# [Problem to work on]
Copy the further assurances clause from "3.4 Further Assurances." up to and including "by this Agreement.", replacing "Investor" with "Purchaser" throughout.

# [Document passage]
* * * *
3.4 Further Assurances. The Company and the Investor shall, upon request, on or after the
Closing Date, cooperate with each other (specifically, the Company shall cooperate with the
Investor, and the Investor shall cooperate with the Company) by furnishing any additional
information, executing and delivering any additional documents and/or other instruments and
doing any and all such things as may be reasonably required by the parties or their counsel to
consummate or otherwise implement the transactions contemplated by this Agreement.
3.5 Waiver. The Investor may waive any of the requirements of Section 3.2 of this
Agreement, and the Company at its discretion may waive any of the provisions of Section 3.3 of this
Agreement. The Investor may also waive any of the requirements of the Company under the Escrow
Agreement.
ARTICLE IV
REPRESENTATIONS AND WARRANTIES OF
CANEUM, INC.
CANEUM, INC.
The Company represents and warrants to the Investor as of the date hereof and as of Closing
(which warranties and representations shall survive the Closing regardless of what examinations,
inspections, audits and other investigations the Investor has heretofore made or may hereinafter
make with respect to such warranties and representations) as follows:
4.1 Organization and Qualification. The Company is a corporation duly organized, validly
existing and in good standing under the laws of the State of Nevada, and has the requisite
corporate power and authority to own, lease and operate its properties and to carry on its business
as it is now being conducted and is duly qualified to do business in any other jurisdiction by
virtue of the nature of the businesses conducted by it or the ownership or leasing of its
properties, except where the failure to be so qualified will not, when taken together with all
other such failures, have a Material Adverse Effect on the business, operations, properties,
assets, financial condition or results of operation of the Company and its subsidiaries taken as a
whole.
* * * *
# [Given data]
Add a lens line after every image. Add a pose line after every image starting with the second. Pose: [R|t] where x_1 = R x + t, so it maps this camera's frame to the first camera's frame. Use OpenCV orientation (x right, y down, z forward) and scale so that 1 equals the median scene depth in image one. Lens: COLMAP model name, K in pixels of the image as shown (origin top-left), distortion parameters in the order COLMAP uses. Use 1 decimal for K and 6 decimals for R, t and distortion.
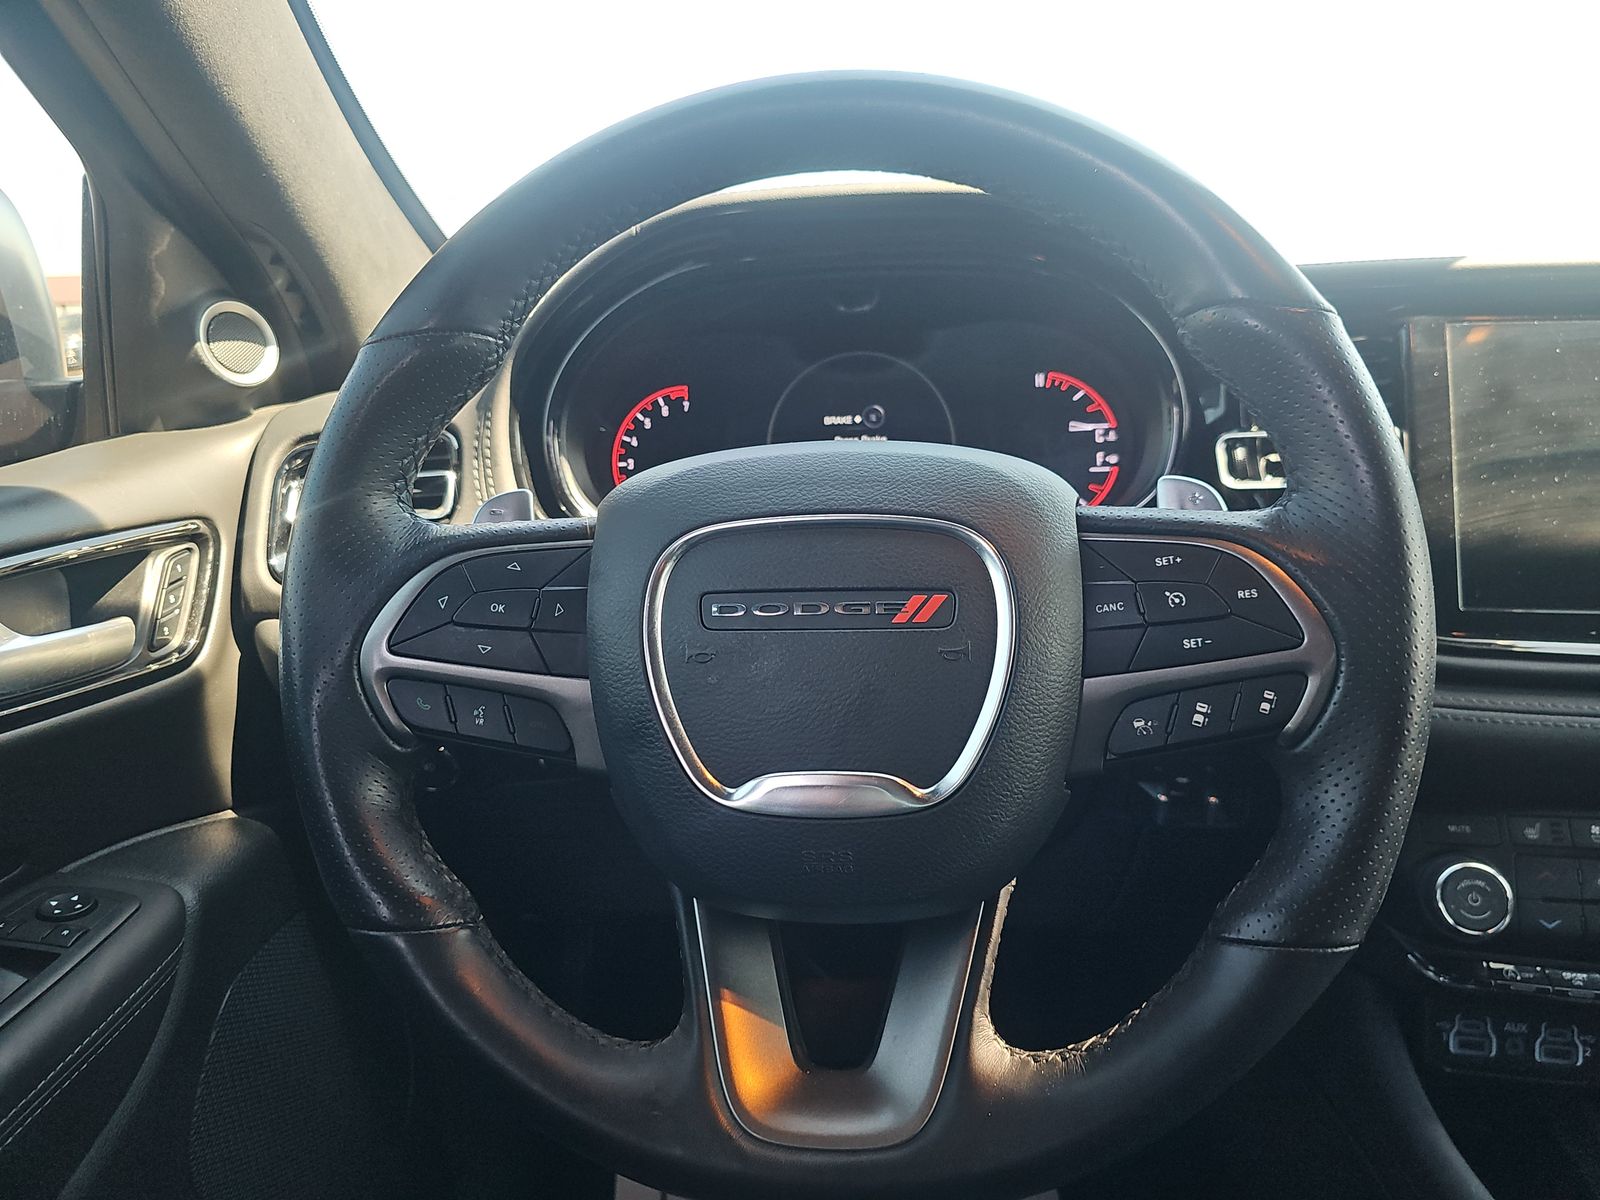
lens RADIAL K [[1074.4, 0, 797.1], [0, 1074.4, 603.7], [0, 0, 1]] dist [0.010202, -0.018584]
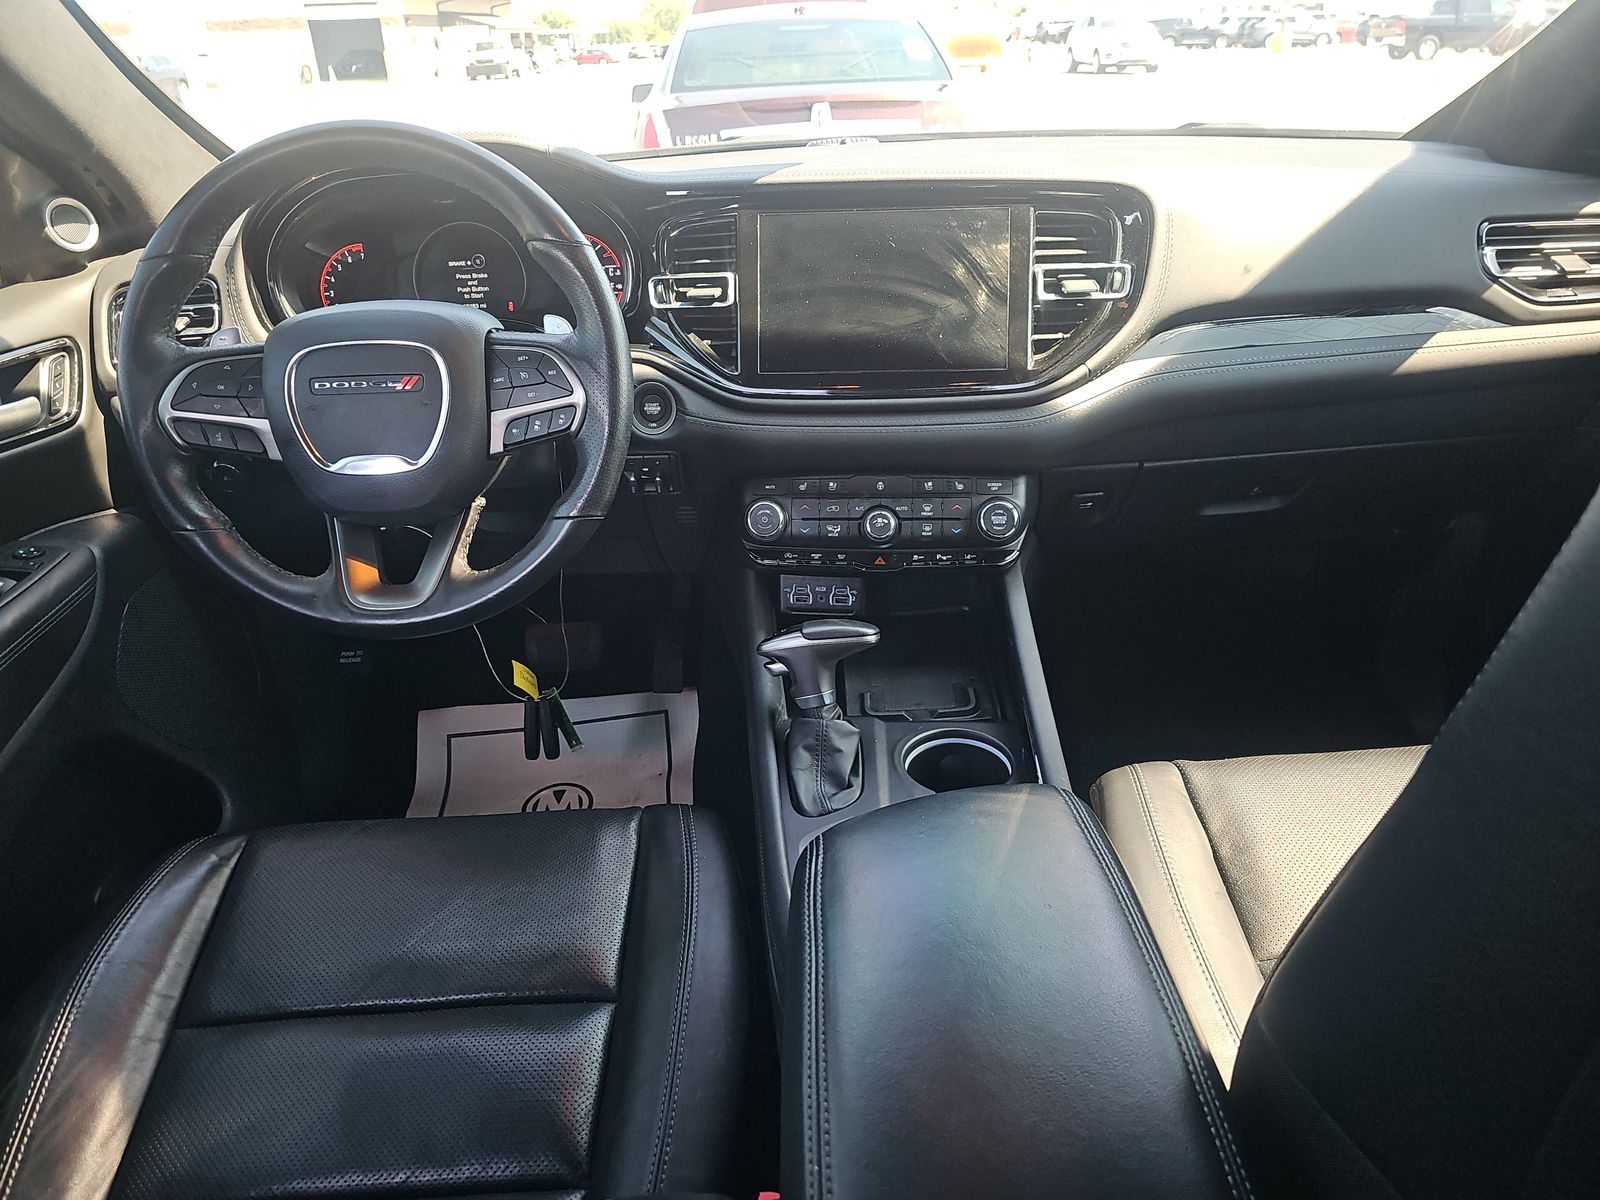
* * * *
# [Exercise solution]
3.4 Further Assurances. The Company and the Purchaser shall, upon request, on or after the
Closing Date, cooperate with each other (specifically, the Company shall cooperate with the
Purchaser, and the Purchaser shall cooperate with the Company) by furnishing any additional
information, executing and delivering any additional documents and/or other instruments and
doing any and all such things as may be reasonably required by the parties or their counsel to
consummate or otherwise implement the transactions contemplated by this Agreement.